Start of Selected text

Birthplace: Piedmont, Italy
Death: Died in Gioia Del Colle, Taranto, Puglia, Italy
Occupation: Contessa di Lancia
Managed by: Ernesto Álvarez Uriondo
Last Updated:

About Bianca d'Agliano (Lancia), II

Bianca Lancia d'Agliano (also called Beatrice and Blanche); was an Italian noblewoman, who was the mistress and later wife of emperor Frederick II of Hohenstaufen, although the marriage, conducted while she was on her deathbed, was considered non-canonical.

End of Selected text
Start of The data

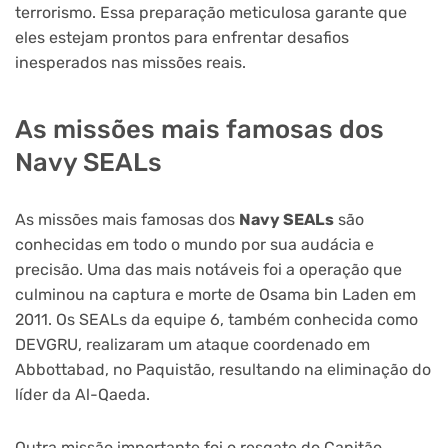
terrorismo. Essa preparação meticulosa garante que
eles estejam prontos para enfrentar desafios
inesperados nas missões reais.
As missões mais famosas dos
Navy SEALs
As missões mais famosas dos
Navy SEALs
são
conhecidas em todo o mundo por sua audácia e
precisão. Uma das mais notáveis foi a operação que
culminou na captura e morte de Osama bin Laden em
2011. Os SEALs da equipe 6, também conhecida como
DEVGRU, realizaram um ataque coordenado em
Abbottabad, no Paquistão, resultando na eliminação do
líder da Al-Qaeda.
Outra missão importante foi o resgate do Capitão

End of The data

Set of tasks:
1. Answer these questions using the profile of Bianca Lancia d'Agliano.
(a) Where was she born?
(b) What occupation does the profile list for her?
(c) According to the profile, where was she when her marriage was conducted?
2. From the profile of Bianca Lancia d'Agliano, reproduce the passage that begins at the words "Bianca Lancia d'Agliano" and ends after the words "was considered non-canonical.".

Answers to each task:
1.
(a) Piedmont, Italy
(b) Contessa di Lancia
(c) On her deathbed

2.
Bianca Lancia d'Agliano (also called Beatrice and Blanche); was an Italian noblewoman, who was the mistress and later wife of emperor Frederick II of Hohenstaufen, although the marriage, conducted while she was on her deathbed, was considered non-canonical.